Sparse-View and Dynamic Reconstruction

NTS is evaluated against state-of-the-art methods for both static and dynamic sparse-view benchmarks (Blender, Owlii), outperforming the previous best (SplatFields) in metrics such as PSNR, SSIM, and LPIPS. Quantitative improvements (~3 dB PSNR uplift on dynamic 4-view Owlii scenes) highlight the role of neural conditioning in capturing time-dependent appearance, which traditional per-primitive texture models cannot achieve.

Figure 2: Qualitative comparison on MipNeRF360; the method preserves high-frequency, view-dependent effects and fine structures missed by baselines.

Extensive ablations demonstrate NTS’s superiority over naive textured splatting and alternative neural decoders (e.g. direct RGB or SH prediction), corroborating the architectural choices. These gains persist with variable input density and across scene types.

Dense-View Synthesis and Surface Reconstruction

NTS is integrated with GOF and 3DGS-MCMC for dense-view scene synthesis. It yields measurable improvement in PSNR (up to +0.65 dB over GOF on Blender), SSIM, and mesh quality. Surface extraction on DTU gains enhanced accuracy and reduced Chamfer Distance compared to the original GOF, confirming that NTS’s high-frequency modeling does not compromise geometric regularity.

(Figure 3)

Figure 3: Improved surface reconstruction on DTU: NTS-driven models generate smoother, more complete meshes across scenes.

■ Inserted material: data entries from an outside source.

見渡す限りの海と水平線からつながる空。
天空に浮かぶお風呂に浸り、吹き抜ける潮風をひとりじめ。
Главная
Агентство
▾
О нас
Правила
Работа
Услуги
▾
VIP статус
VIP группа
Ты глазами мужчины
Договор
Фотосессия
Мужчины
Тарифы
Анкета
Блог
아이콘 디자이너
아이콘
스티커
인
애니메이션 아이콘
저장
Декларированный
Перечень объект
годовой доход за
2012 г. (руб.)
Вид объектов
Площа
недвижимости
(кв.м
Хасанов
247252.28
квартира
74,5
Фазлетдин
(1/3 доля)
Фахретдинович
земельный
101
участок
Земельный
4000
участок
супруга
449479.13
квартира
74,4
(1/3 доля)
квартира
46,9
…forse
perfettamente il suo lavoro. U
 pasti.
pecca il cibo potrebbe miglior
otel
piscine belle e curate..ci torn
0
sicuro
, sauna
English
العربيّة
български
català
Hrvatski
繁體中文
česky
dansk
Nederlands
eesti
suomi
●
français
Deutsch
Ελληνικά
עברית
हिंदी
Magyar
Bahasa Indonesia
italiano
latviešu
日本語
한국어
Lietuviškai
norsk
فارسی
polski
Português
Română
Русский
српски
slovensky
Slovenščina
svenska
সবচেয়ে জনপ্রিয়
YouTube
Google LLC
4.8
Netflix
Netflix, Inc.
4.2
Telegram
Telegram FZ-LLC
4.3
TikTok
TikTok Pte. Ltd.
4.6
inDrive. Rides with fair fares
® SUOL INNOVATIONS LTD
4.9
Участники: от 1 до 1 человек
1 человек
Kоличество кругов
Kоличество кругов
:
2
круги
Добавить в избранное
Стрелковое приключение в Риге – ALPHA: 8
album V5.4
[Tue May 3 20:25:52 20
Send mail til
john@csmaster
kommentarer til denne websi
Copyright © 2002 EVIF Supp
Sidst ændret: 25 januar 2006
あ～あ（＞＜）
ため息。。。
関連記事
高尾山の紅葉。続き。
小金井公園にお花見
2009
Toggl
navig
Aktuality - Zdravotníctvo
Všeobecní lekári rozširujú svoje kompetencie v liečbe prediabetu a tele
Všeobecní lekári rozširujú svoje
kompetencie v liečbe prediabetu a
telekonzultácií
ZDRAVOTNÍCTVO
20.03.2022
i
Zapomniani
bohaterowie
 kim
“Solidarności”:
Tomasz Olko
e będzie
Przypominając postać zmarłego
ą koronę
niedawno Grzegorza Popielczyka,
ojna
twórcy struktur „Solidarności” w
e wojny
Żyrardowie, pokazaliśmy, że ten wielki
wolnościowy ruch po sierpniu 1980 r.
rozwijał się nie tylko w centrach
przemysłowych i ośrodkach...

Computational and Storage Analysis

NTS maintains reasonable model and storage footprints by using global neural priors to efficiently compress local textures. While training and rendering have increased computational cost (primarily for network evaluation and ray-Gaussian intersections), this is offset by substantial boosts in reconstruction quality. Compared to other textured-splatting approaches, NTS achieves higher PSNR and lower storage usage.

Implications and Future Directions

From a practical perspective, NTS offers a plug-and-play upgrade for existing 3DGS-based pipelines across view synthesis, geometry modeling, and dynamic reconstruction, especially where input sparsity and temporal/ocular coherence are critical. Its neural texture encoding unlocks expressive, consistent modeling of view- and time-dependent phenomena, reducing reliance on dense sampling and minimizing artifact production (e.g., "floaters").

On the theoretical front, NTS establishes a tractable route for reconciling local expressiveness with global consistency in point-based graphical models. It suggests that shared global neural fields can regularize local appearance priors sufficiently to generalize across diverse tasks and input regimes.

Moving forward, research may focus on further optimizing computational bottlenecks via more advanced ray-Gaussian intersection algorithms, lightweight neural architectures, or hierarchical encoding schemes. Extension to large-scale outdoor scenes may necessitate augmenting or redesigning the global encoding to capture more complex, longer-range spatial regularities.

Conclusion

Neural Texture Splatting represents a significant advancement in explicit radiance field modeling, addressing the key limitations of primitive-level expressiveness, overfitting, and lack of spatiotemporal modeling in prior splatting frameworks. Through local RGBA tri-plane textures conditioned by a global neural field, NTS consistently achieves state-of-the-art results in sparse/dense-view synthesis, geometry, and 4D reconstruction. Its modular and efficient design is likely to inspire further research into expressive, generalizable, and efficient 3D and 4D scene representations.